[Data Boundary: Start]

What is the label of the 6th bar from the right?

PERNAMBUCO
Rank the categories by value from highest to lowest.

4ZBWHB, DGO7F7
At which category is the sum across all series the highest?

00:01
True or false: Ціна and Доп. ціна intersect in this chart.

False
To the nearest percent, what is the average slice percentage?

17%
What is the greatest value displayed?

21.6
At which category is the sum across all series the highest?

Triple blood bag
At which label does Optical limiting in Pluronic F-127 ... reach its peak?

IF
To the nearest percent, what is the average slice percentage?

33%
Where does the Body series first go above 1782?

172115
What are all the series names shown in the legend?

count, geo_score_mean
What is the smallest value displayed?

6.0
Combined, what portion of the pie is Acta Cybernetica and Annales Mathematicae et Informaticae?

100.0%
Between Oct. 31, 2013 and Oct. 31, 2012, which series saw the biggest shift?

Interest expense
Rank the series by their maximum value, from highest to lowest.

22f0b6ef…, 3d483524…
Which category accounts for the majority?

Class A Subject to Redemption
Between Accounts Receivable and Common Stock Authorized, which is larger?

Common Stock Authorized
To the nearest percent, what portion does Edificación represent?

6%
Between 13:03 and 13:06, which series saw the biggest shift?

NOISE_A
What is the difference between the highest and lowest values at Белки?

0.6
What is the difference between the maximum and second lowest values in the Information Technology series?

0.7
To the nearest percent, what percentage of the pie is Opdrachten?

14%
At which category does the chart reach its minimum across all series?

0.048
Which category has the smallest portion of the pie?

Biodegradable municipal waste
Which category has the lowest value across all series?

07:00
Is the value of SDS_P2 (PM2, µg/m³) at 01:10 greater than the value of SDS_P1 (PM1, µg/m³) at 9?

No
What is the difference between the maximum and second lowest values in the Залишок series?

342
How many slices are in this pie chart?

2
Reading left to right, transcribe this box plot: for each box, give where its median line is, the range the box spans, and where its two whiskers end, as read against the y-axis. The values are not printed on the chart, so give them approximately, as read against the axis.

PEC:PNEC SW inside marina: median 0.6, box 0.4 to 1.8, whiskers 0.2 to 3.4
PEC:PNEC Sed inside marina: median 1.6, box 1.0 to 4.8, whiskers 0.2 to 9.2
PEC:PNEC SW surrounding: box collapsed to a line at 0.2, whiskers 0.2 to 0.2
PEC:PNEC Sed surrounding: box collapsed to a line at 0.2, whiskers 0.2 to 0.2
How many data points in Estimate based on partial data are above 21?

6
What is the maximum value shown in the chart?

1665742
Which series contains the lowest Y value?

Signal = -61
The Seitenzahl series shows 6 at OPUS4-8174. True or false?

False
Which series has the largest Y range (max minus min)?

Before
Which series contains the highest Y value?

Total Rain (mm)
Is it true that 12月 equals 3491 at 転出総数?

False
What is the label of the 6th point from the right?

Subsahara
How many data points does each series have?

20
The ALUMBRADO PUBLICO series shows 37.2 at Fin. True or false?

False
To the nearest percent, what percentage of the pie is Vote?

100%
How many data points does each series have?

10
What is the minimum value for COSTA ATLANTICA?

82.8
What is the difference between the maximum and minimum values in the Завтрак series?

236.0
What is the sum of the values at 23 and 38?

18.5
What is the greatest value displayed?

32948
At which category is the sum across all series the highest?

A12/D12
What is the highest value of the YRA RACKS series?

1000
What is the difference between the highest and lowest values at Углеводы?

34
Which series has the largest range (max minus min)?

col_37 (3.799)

[Data Boundary: End]

Brief ▸ Find every line in the entries above that contains the string "Authorized", matching case exactly, and copy each of those lines in full.

Exercise output ▸
Between Accounts Receivable and Common Stock Authorized, which is larger?
Common Stock Authorized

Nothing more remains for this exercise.